Now, having seen it, my jaw has yet to come back up to my head.  There's just so much in the world that I don't know.

I feel like a classical music fan who could tell you the full biographies of Prokofiev, Bach, and Mendelssohn, but who somehow never heard of this Tchaikovsky guy.  How did I make it to my thirties without recognizing that there was a common thread through all the Cannon productions?  I've actually reviewed a few of them and never put it together.

In looking through the lineup of Cannon Films, it occurs to me that probably 70% of them are perfect fodder for the Holy Grail.  From what I can tell of those that I've seen, they're low budget, campy, often ridiculous and laughable, but packed to the gills with mindless glee and the right amount of enthusiasm.  They're pretty much the exact opposite of The Asylum even though their overall goals and methods are (were) the same.

It's mind-blowing.  I'm honestly feeling tingly right now.  Like I just opened up the greatest birthday present I've ever received.  Or like I've been on vacation for a week and somebody said, "By the way... you actually get another week for free.  Surprise!"

I'm tempted to delve into their entire filmography and make this a year of Cannon Films for the HHG, but I'm not sure that's a great idea.  For one, I kinda like to mix things up with the Holy Grail, and there's only so many times I can say, "This week I watched some trash.  It was great!" before I start getting bored.  For another, I suspect there's probably a hundred thousand other critics, bloggers, and podcasters with way more time, resources, and fans than me who are already doing something similar.  So I can't promise a year of Cannon, but I can sure as hell promise there'll be more of them in 2016.

At a minimum, I think I need to start paying a little more attention to production companies.  I'm going to start by going back and tagging the Cannon films I've discussed on my blogging in the past, but after that I'll have to tag any other repeat offenders.  Like Vista Street Entertainment.  (Actually, now that I think about it, I haven't complained about a Vista Street movie in a looooong time.  I should get back to them soon.)

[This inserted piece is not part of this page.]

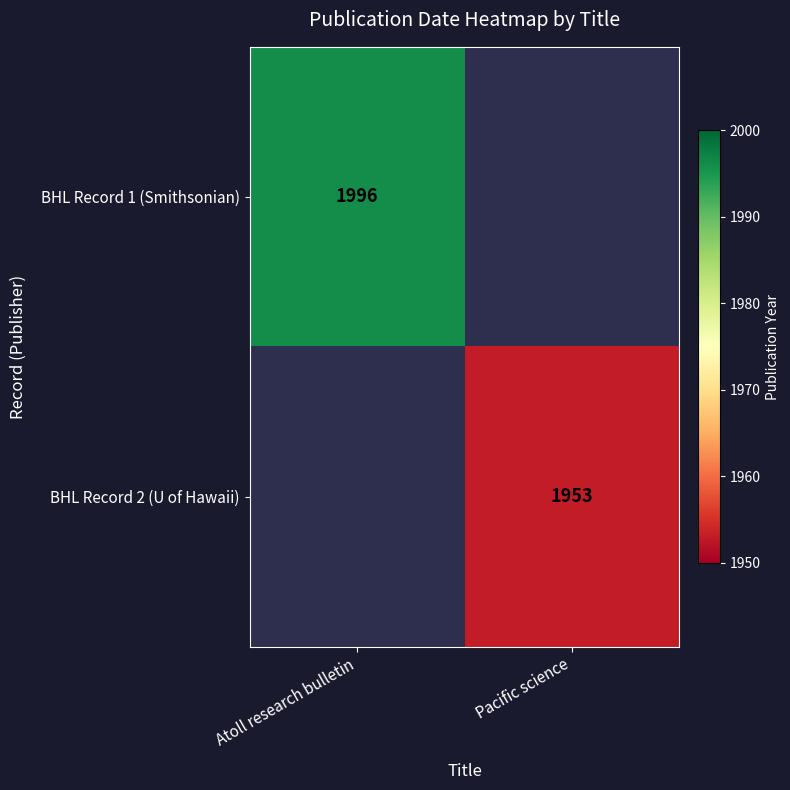

The BHL Record 2 (U of Hawaii) series shows 1062 at Pacific science. True or false?

False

Now, as for the documentary itself, which I've kinda glossed right over - it's fantastic.  I'm definitely the target audience, so there's no surprise here to say that I love it.  I think anybody else who's a fan of B Movies, film history, or corporate shenanigans will enjoy it as well.  It's the rare breed of documentary that gives you just the right amount of information without venturing into full-on Nerd territory.  You get all the high points of Cannon's history, you get a good overview of their style, stars, and quirks, and you come away with an appreciation of the subject matter without feeling like you've been condescended to or overloaded.  Those who are looking for something really specific may be disappointed, but if you're that kind of person, you're probably writing a book on Cannon right now, anyway.

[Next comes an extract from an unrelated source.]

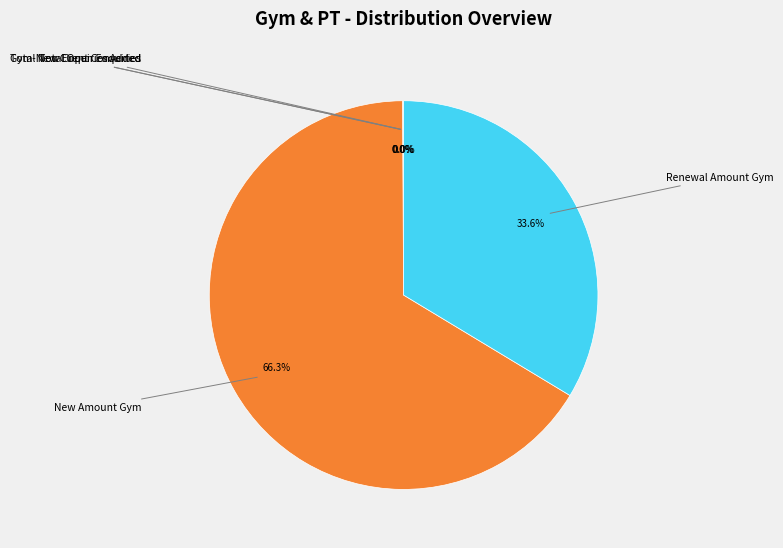

Which has a higher value, Renewal Amount Gym or New Amount Gym?

New Amount Gym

I would also like to give a caveat to those who might be looking for something mild and "academic" - Electric Boogaloo does not shy away from raunchy, violent, and explicit clips from the movies it discusses.  Plan accordingly if you are thinking about watching it, say, on your lunch break at work, or at your girlfriend's house while her parents are in the background.  There's more nudity in this documentary than in some porn I've seen, which is probably the greatest compliment Cannon Films could ever receive.